Courtesy of Tire Review by Rick Schwartz.
When I was in college, a business professor said something that really stuck with me: “As a business owner, you always want to have options.” I firmly believe my old professor was right, but I’ll add one additional caveat: Flexibility requires planning.
A key to success for any business owner is to give yourself options and avoid painting yourself into a corner. Options allow for flexibility to take advantage of opportunities or meet challenges that your business will inevitably face. Being flexible in your business includes avoiding customer or supplier concentration; using debt strategically to help you grow your business without burdening your balance sheet with the wrong kind of debt; managing operating expenses; and looking for opportunities to invest in growth. Those are the easy ones. But ask your fellow business owners (or your business partners) about their own succession plans and you’ll probably get a shrug of the shoulders.
We all know we need one, but the fact is that most businesses don’t have one in place, even though it is critical to the ongoing success of the business in the event that you “exit.” And, like it or not, you will exit the business someday (voluntarily or otherwise), so preparing now will allow for flexibility when that eventuality comes.
Succession Plan Components
Most people think a succession plan just identifies who will run the business if the owner leaves. It’s much more than that. Essentially, succession planning is creating a roadmap for the future of the business. It’s the process of identifying the critical positions within your organization and developing action plans for individuals to assume those positions when vacancies occur.
There are four basic parts of a succession plan, and it starts with being proactive by working with your key employees and advisors (CPA, lawyer, etc.) on your plan.
A succession plan should include:
- Creating a current organization chart with key skills;
- Identifying ongoing training and development;
- Building redundancies and allowing for access to important business information;
- Establishing a sound plan for when you exit the business under different scenarios.
Let’s focus on No. 4: It’s not fun to think about dying or being incapacitated, but it happens. When it happens to a business owner, the shock to the business can be substantial. Just last year, the owner of a large parts warehouse died suddenly (without a succession plan in place), leaving the business rudderless. The business was quickly sold, a move the deceased owner might not have wanted. Without a succession plan, the family did the best they could without the benefit of the owner’s guidance or understanding his wishes. Had a succession plan been in place, the outcome might have been very different.
Let’s look at each of these components:
Creating a Current Organizational Chart
Map out your current organization.
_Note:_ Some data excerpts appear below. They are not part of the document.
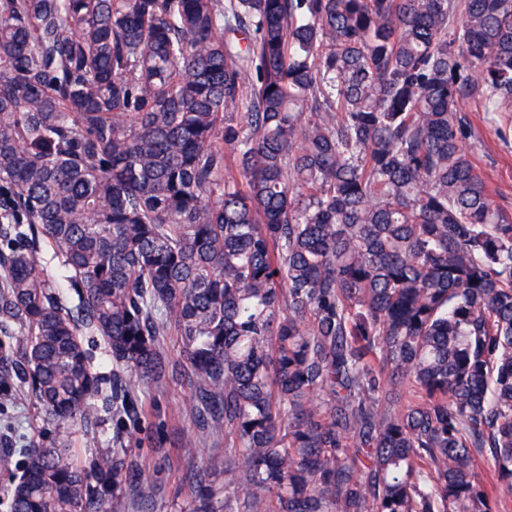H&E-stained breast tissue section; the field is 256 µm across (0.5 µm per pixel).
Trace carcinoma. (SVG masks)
<instances>
[{"label":"carcinoma","mask_w":512,"mask_h":512,"mask_svg":"<svg viewBox=\"0 0 512 512\" xmlns=\"http://www.w3.org/2000/svg\"><path fill=\"white\" fill-rule=\"evenodd\" d=\"M467 102L512 112V0H0V405L90 426L88 330L224 432L196 512H512V217ZM157 492L65 435L7 508ZM37 257L40 265L47 275V278L59 287L55 288V291L59 292L63 298L67 300L69 305L72 306L76 304L77 297L75 296L72 288L69 287V283L66 281L65 276L67 275V271L64 266V259L60 253L51 244L42 242L40 244Z\"/></svg>","instance_id":"carcinoma-1"}]
</instances>
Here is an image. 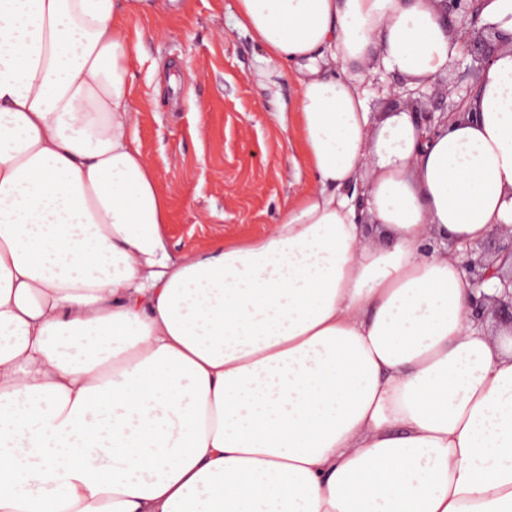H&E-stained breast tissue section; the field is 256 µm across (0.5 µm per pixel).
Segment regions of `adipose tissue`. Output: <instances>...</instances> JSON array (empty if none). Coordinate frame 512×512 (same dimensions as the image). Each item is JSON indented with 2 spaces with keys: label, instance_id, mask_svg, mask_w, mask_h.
<instances>
[{
  "label": "adipose tissue",
  "instance_id": "obj_1",
  "mask_svg": "<svg viewBox=\"0 0 512 512\" xmlns=\"http://www.w3.org/2000/svg\"><path fill=\"white\" fill-rule=\"evenodd\" d=\"M162 4L0 0V512H512V334L456 254L512 225V0H481L472 118L427 138L350 69L446 73L442 0H236L314 181L182 254L118 25Z\"/></svg>",
  "mask_w": 512,
  "mask_h": 512
}]
</instances>
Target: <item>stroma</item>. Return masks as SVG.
Wrapping results in <instances>:
<instances>
[{
	"instance_id": "35a3bbf8",
	"label": "stroma",
	"mask_w": 512,
	"mask_h": 512,
	"mask_svg": "<svg viewBox=\"0 0 512 512\" xmlns=\"http://www.w3.org/2000/svg\"><path fill=\"white\" fill-rule=\"evenodd\" d=\"M234 12L235 0H177L168 13L121 19L136 47L140 149L168 197L175 253L270 230L313 182L292 161L294 72L235 29Z\"/></svg>"
}]
</instances>
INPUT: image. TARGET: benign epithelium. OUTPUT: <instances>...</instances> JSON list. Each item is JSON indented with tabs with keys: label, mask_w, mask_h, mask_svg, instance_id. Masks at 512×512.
<instances>
[{
	"label": "benign epithelium",
	"mask_w": 512,
	"mask_h": 512,
	"mask_svg": "<svg viewBox=\"0 0 512 512\" xmlns=\"http://www.w3.org/2000/svg\"><path fill=\"white\" fill-rule=\"evenodd\" d=\"M467 39L466 53L471 62L463 71L462 77L476 80L479 72L492 61L502 42L495 36L485 37L473 35L466 29H460ZM374 88L379 93L388 96L393 106H398V99L405 96V107L416 117L417 126L427 132H432L440 124L458 121L471 114L469 101L473 90L461 93L460 82L453 81L445 84H430L431 93L427 94L417 88L400 93L391 85H385L374 78ZM429 98L434 100L431 109L415 107L416 99ZM462 268L467 274L471 288L479 292L473 297L471 317L478 323L484 324L492 320L495 325H507L512 328V226H500L489 237L479 243L469 244L463 251ZM500 280V294L489 295L484 292V285L492 278Z\"/></svg>",
	"instance_id": "7a95c632"
}]
</instances>
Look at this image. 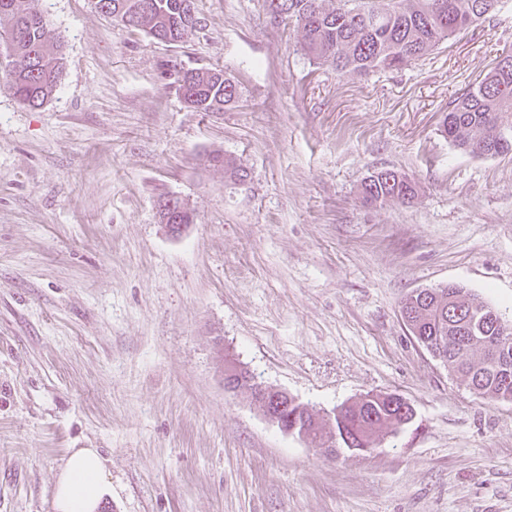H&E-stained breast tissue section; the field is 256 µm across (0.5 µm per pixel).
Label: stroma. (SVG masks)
I'll list each match as a JSON object with an SVG mask.
<instances>
[{"label": "stroma", "mask_w": 512, "mask_h": 512, "mask_svg": "<svg viewBox=\"0 0 512 512\" xmlns=\"http://www.w3.org/2000/svg\"><path fill=\"white\" fill-rule=\"evenodd\" d=\"M32 5L65 65L32 109L0 45V512H52L74 448L106 459L102 512H512V402L460 385L400 315L457 283L512 323V154L440 131L512 52V0L361 77L310 61L264 0H195L176 44L96 0ZM171 66L223 70L238 97L189 107ZM385 168L418 184L412 203H361ZM167 195L195 213L177 238ZM229 354L314 411L394 393L415 417L375 452L328 455L225 392Z\"/></svg>", "instance_id": "1"}]
</instances>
This map should identify:
- Top performers, critical roles and the skills required for each position;
- The positions most difficult to replace;
- Anyone on your team who has told you about long-term plans to retire as well as a plan for replacing them;
- A plan for how you will recruit new talent. If you have cars on the lift, do you have qualified personnel to get the job done?
We recommend a monthly review of your team: What will be the impact on the business if any of your key employees leave? Where will you recruit new talent?
Ongoing Training and Development
What skills are critical to running the business? Determine what opportunities exist to help your staff with ongoing training and development to help fill knowledge gaps when they occur. Various trade associations and private companies offer continuing education in these areas, which could be technical or business-related. Ongoing training could also foster loyalty from key staff members.
Build Redundancies & Access to Key Business Information
Make sure you are not the only person at your business with access to important information, starting with bank accounts and contracts. Make sure you designate key employees as secondary resources for your lawyer or CPA to talk to in case you are not available. Make sure all of your records are up to date and accessible to whomever you designate. Don’t let your business operate in the dark if you are not available – either in the short term or permanently.
Work on Your Succession Plan
We are often asked to comment on exit planning for business owners. Although that’s not the topic for this article, it is worth underscoring that all business owners will exit at some point. The question is will you exit your business on your terms or not?
Exiting your business on your terms can mean several things:
- The successful sale of the business;
- Merging with another company that gives you an opportunity to eventually step down;
- Retiring from the business.
Of course, there are some options that are not desirable and can lead to an unplanned departure from the business. Regardless of what happens, you will eventually exit your business. So, what is your succession plan? Who will replace you? What happens to the business assets, IP, customer lists, employees, etc.? Who is your successor?
The members of your workforce aren’t fixed assets — and changes in your team’s lineup are inevitable. You may not always be able to predict a valued employee’s (or your own) departure from the firm. However, through effective succession planning, you can pave the way for the continuity so critical to your business’s future.